Sócrates, o primeiro lacrador
(A sabedoria está em saber que você não sabe nada)
Quando criança, na escola, eu percebia o quanto gostavam do conflito. Qualquer palavra dita, um pouco mais “a palo seco”, virava motivo para um duelo. “Ah, loko!!! Não deixava baixo, te chamou de burro”. Nisto, o que eu via era um show de retrucadas infantil como O “CALA BOCA JÁ MORREU” E O “e DAÍ, segura as calças pra não cair”. Sem perceber nós éramos atraídos para o caos, queríamos ver o circo pegar fogo.
Hoje eu cresci, e percebi que as pessoas continuam com esse impulso para o conflito. Posso citar as tags ou capas de vídeos “Mitadas de fulano”, “veja ciclano humilhando fulano”, “Beltrano calou a boca de ciclano” e tudo isso ao som de “turn down for what”, que literalmente seria algo do tipo “Se ajoelhe para…”
Essa cultura do humilhar alguém remonta nossa infância, não é mesmo?

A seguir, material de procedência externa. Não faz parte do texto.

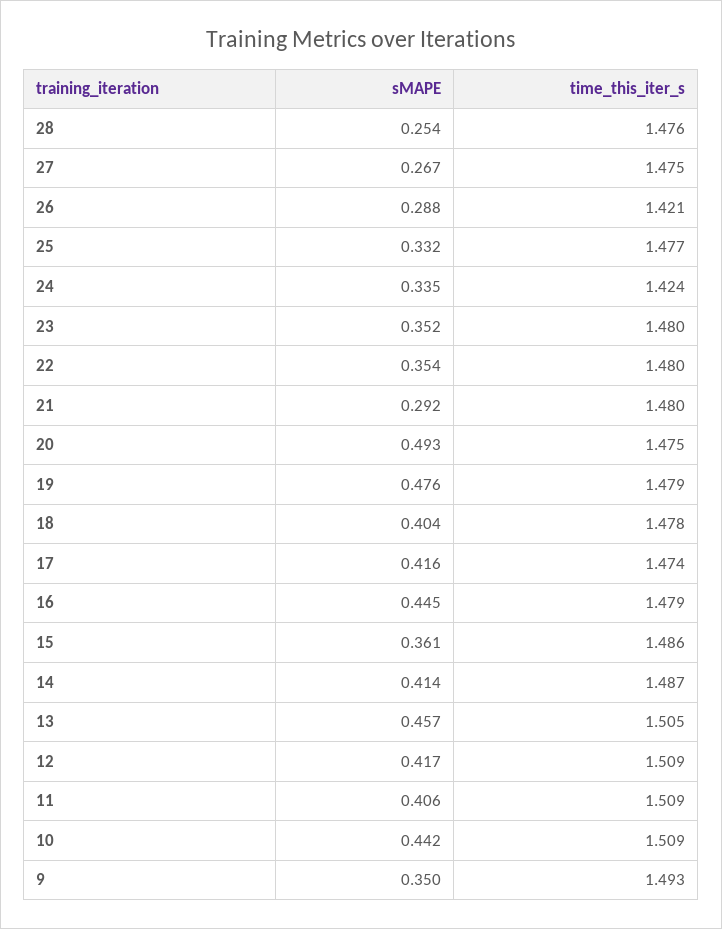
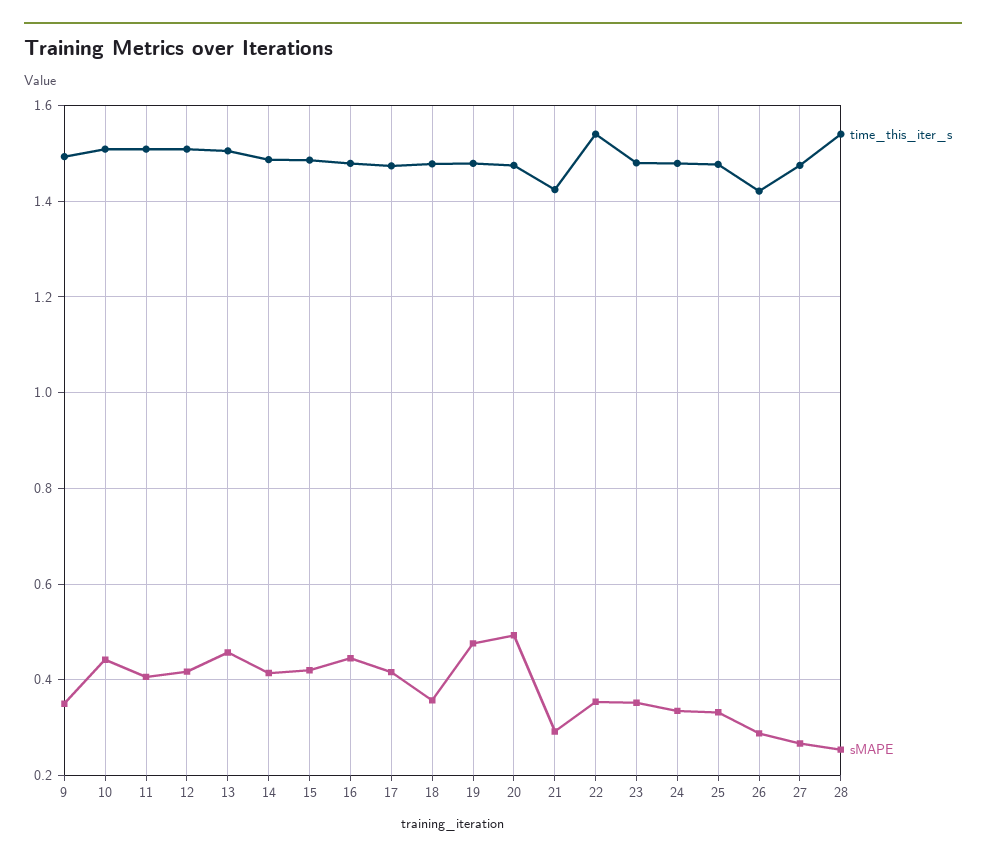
  {
    "sMAPE": {
      "28": 0.254,
      "27": 0.267,
      "26": 0.288,
      "25": 0.332,
      "24": 0.335,
      "23": 0.352,
      "22": 0.354,
      "21": 0.292,
      "20": 0.493,
      "19": 0.476,
-     "18": 0.404,
+     "18": 0.36,
      "17": 0.416,
      "16": 0.445,
-     "15": 0.361,
+     "15": 0.42,
      "14": 0.414,
      "13": 0.457,
      "12": 0.417,
      "11": 0.406,
      "10": 0.442,
      "9": 0.35
    },
    "time_this_iter_s": {
-     "28": 1.476,
+     "28": 1.54,
      "27": 1.475,
      "26": 1.421,
      "25": 1.477,
-     "24": 1.424,
+     "24": 1.48,
      "23": 1.48,
-     "22": 1.48,
+     "22": 1.54,
-     "21": 1.48,
+     "21": 1.42,
      "20": 1.475,
      "19": 1.479,
      "18": 1.478,
      "17": 1.474,
      "16": 1.479,
      "15": 1.486,
      "14": 1.487,
      "13": 1.505,
      "12": 1.509,
      "11": 1.509,
      "10": 1.509,
      "9": 1.493
    }
  }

Eu me lembro bem - pois ainda vejo cultivado nas salas de aula - “Nooooossa, te chamou de fracote…”, as vezes o outro nem ouviu, queríamos garantir o duelo.
Ainda hoje, no calor de uma discussão quero ganhar do meu oponente, mas com tanto sangue na cabeça, não percebo, a vida não é um jogo, não é uma competição tal como batalha de rappers ou de repentes.

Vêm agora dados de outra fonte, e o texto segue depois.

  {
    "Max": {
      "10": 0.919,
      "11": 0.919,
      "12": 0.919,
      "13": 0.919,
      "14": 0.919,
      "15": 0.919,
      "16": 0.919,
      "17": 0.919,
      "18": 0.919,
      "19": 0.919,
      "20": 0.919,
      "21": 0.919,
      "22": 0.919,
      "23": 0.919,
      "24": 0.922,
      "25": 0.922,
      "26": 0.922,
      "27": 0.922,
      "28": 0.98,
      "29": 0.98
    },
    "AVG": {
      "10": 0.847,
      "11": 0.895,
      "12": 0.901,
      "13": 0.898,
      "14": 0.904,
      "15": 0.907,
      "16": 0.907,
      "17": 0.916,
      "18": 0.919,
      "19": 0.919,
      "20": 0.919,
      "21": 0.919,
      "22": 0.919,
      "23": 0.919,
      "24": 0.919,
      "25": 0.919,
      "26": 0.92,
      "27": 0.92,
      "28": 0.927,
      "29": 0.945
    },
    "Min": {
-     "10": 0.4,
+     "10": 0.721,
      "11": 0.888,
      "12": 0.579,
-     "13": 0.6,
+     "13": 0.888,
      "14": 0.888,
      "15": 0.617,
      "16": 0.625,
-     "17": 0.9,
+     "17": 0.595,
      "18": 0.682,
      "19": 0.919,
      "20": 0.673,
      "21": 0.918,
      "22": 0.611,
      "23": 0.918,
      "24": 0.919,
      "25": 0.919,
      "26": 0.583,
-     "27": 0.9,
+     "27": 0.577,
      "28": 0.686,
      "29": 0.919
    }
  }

Ainda continuamos Queremos ganhar de alguém no debate? Queremos chamar atenção, e acabamos recorrendo a falácias ou ao ad hominem, como nos debates que políticos trazem a tona defeitos do oponente tentando deslegitimar seu discurso. Na escola tínhamos uma gíria para isso “ tesourar”. Hoje temos ou as mitadas de joão ou “lacrar”.

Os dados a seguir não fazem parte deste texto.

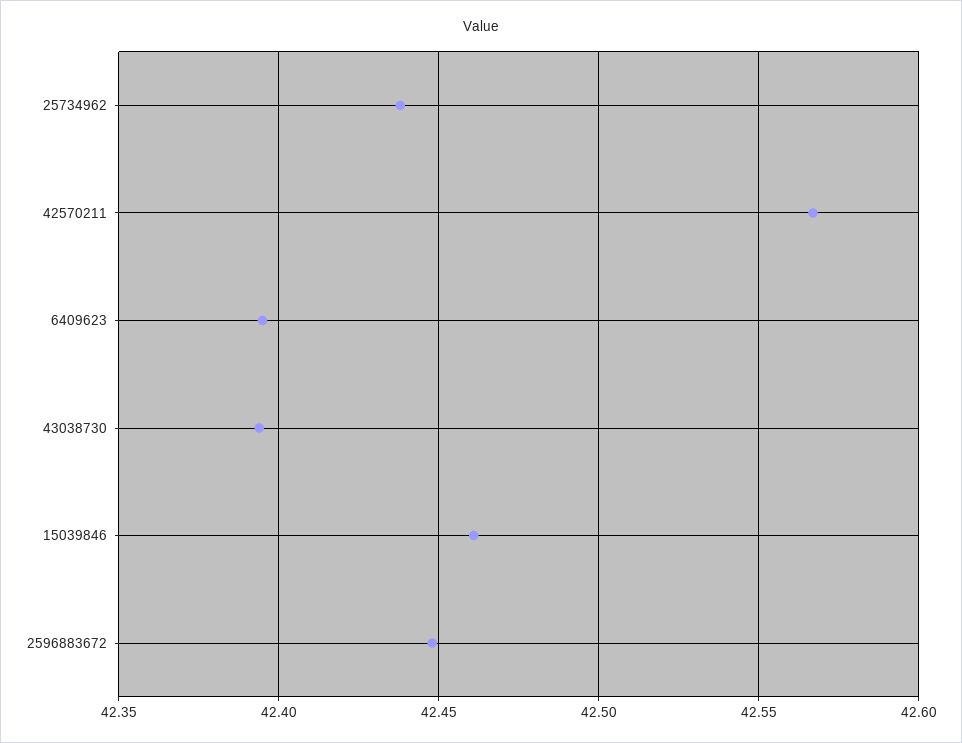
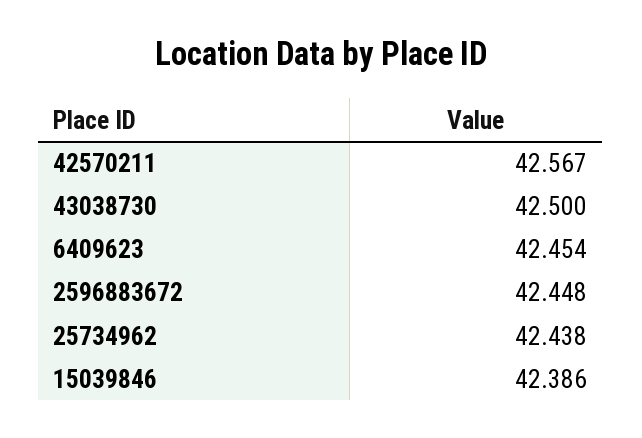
  {
    "25734962": 42.438,
    "42570211": 42.567,
-   "6409623": 42.395,
+   "6409623": 42.454,
-   "43038730": 42.395,
+   "43038730": 42.5,
-   "15039846": 42.46,
+   "15039846": 42.386,
    "2596883672": 42.448
  }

Essa cultura da lacração não é algo inédito. há 2000 a.c no Vale do Indo (nem agricultura os marmanjos tinham) a galera curtia ver galos se arrebentando. Em 230 A.C era a vez das arenas com gladiadores.
Os gregos por sua vez, se reuniam nas ágoras e travaram duelos racionais buscando tornar a Grécia um lugar melhor.
Sócrates era um grego que segundo seus seguidores, “lacrava”. Saia pelas ruas questionando todas as certezas com uma ironia irritante. Perguntava “o que é isso a coragem?” ao general, “o que é isso a justiça?”, para os juízes, “o que é isso beleza?” para os artistas, “o que é isso amizade?” para os amigos e o “o que é isso verdade?” aos sofistas. Estes últimos acusados de “lacrar por lacrar”, isto é, não se preocupavam em buscar a verdade e preservar a humildade intelectual como Sócrates, queriam apenas falar bonito e lucrar com o reconhecimento, assim como alguns desses colegas dos debates televisivos e influencers da internet.
Sócrates buscando “parir” a verdade às vezes colocava questões difíceis e deixava as pessoas numa saia justa. Começou irritar algumas pessoas. Não duvido que fofocas como essas veiculadas na internet aumentaram sua fama e acabaram selando sua condenação:“Sócrates cala boca dos juízes”, “Nooossa Sócrates humilhou o general”, “Sócrates mitou em plena Atenas”, “veja o que Sócrates disse sobre os deuses”. não deu outra, mataram Sócrates.